As he passed by the table with the glass of water and its photograph, Jesus chose to drink from the authentic glass of water. During his journey, Jesus discovered the difference between God's genuine infinite Love and its image, mankind's finite natural love. In doing so, he uncovered the meaning of the new New Heart … and experienced a New Birth into an unending vista of infinite possibilities. With the New Heart, the finiteness of Jesus' natural love was no more. The the oneness of the qualities of Jesus' love with God's Love established a special relationship, one of Father and child. Jesus was now able to refer to his God as Father.
That's a great explanation to someone new to Jesus' teachings Ron and provides a good explanation of the difference between the natural and the Divine. I think this is an important truth to teach to humankind. Thanks for sharing and I've returned to it several times gleaning nuggets of truth.
It is with profound joy that I affirm my relationship with you sweet Father. I am most blessed by Your Love that You have so freely and eagerly given to me all my life. I stand at the threshold of a future life dwelling with You forever in Your Celestial Kingdom. I have no clue what that means except that it is more wonderful than I can imagine.

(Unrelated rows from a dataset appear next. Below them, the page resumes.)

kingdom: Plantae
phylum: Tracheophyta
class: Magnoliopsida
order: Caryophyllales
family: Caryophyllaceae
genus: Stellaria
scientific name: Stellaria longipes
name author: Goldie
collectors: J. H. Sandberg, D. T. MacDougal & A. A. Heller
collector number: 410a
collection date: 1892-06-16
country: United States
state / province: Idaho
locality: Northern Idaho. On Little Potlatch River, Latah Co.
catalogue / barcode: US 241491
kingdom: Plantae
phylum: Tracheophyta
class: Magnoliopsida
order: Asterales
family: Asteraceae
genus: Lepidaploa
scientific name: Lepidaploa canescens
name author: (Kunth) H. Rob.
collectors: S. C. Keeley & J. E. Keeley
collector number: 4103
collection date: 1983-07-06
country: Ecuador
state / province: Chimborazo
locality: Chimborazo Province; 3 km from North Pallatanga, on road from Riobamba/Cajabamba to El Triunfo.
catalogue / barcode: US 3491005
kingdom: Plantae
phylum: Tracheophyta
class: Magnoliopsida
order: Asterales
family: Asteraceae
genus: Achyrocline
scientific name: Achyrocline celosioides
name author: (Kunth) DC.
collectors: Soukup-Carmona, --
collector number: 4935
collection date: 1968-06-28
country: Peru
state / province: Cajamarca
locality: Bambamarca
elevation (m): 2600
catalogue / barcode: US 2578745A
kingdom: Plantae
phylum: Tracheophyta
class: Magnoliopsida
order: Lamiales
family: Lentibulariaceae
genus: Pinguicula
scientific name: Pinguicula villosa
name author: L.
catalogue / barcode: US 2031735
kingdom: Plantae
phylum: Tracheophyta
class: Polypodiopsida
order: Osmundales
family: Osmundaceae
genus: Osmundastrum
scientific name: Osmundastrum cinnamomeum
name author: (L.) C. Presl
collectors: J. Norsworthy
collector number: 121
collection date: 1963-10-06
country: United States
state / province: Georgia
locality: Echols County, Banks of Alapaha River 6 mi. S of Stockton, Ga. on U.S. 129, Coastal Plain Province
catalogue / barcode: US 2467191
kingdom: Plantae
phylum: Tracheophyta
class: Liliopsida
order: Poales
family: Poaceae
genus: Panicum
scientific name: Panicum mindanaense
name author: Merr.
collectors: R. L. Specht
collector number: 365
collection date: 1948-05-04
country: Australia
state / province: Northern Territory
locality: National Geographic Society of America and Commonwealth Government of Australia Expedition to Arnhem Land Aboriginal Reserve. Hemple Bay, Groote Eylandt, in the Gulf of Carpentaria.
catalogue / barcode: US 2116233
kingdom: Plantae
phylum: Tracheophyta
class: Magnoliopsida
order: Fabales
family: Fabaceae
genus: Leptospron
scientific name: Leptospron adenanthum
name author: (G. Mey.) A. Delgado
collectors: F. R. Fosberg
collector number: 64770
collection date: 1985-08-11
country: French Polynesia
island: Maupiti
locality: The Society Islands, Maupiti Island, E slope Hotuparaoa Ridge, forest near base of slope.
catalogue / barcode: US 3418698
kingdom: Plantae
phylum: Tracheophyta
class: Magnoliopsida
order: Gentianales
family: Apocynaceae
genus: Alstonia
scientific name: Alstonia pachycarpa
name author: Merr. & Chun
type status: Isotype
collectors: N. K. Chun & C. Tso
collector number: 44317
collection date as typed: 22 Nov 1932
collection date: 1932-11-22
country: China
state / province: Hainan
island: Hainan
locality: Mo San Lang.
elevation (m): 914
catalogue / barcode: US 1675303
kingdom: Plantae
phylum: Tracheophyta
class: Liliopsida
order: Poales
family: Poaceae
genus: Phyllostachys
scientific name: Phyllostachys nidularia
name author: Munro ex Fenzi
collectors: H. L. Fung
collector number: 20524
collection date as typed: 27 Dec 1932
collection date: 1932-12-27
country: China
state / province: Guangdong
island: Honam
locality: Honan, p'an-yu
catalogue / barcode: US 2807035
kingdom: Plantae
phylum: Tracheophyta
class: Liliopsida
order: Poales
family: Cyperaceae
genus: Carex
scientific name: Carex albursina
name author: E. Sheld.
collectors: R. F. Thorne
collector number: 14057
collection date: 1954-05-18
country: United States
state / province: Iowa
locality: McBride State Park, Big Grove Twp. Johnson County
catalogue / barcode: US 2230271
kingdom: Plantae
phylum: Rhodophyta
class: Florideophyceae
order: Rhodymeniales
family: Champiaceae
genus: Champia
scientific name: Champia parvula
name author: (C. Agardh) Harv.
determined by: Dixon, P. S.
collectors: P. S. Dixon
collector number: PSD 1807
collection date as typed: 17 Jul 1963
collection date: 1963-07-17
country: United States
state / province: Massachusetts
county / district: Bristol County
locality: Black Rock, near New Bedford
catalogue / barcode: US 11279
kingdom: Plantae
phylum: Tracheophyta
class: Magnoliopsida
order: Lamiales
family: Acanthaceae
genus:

You delight me with Your Love and the awesome drawing power and that it has upon me. My Lord, You are irresistible as I cannot not seek You. You call to me constantly as my eyes well up with tears of joy when I feel You so close....like right now. The joy I feel of having you so close to me is beyond any words that I describe.
Please flow into me Sweet Love Divine. Enrapture my soul with Your sweet embrace. Kiss my soul Oh Lovely One.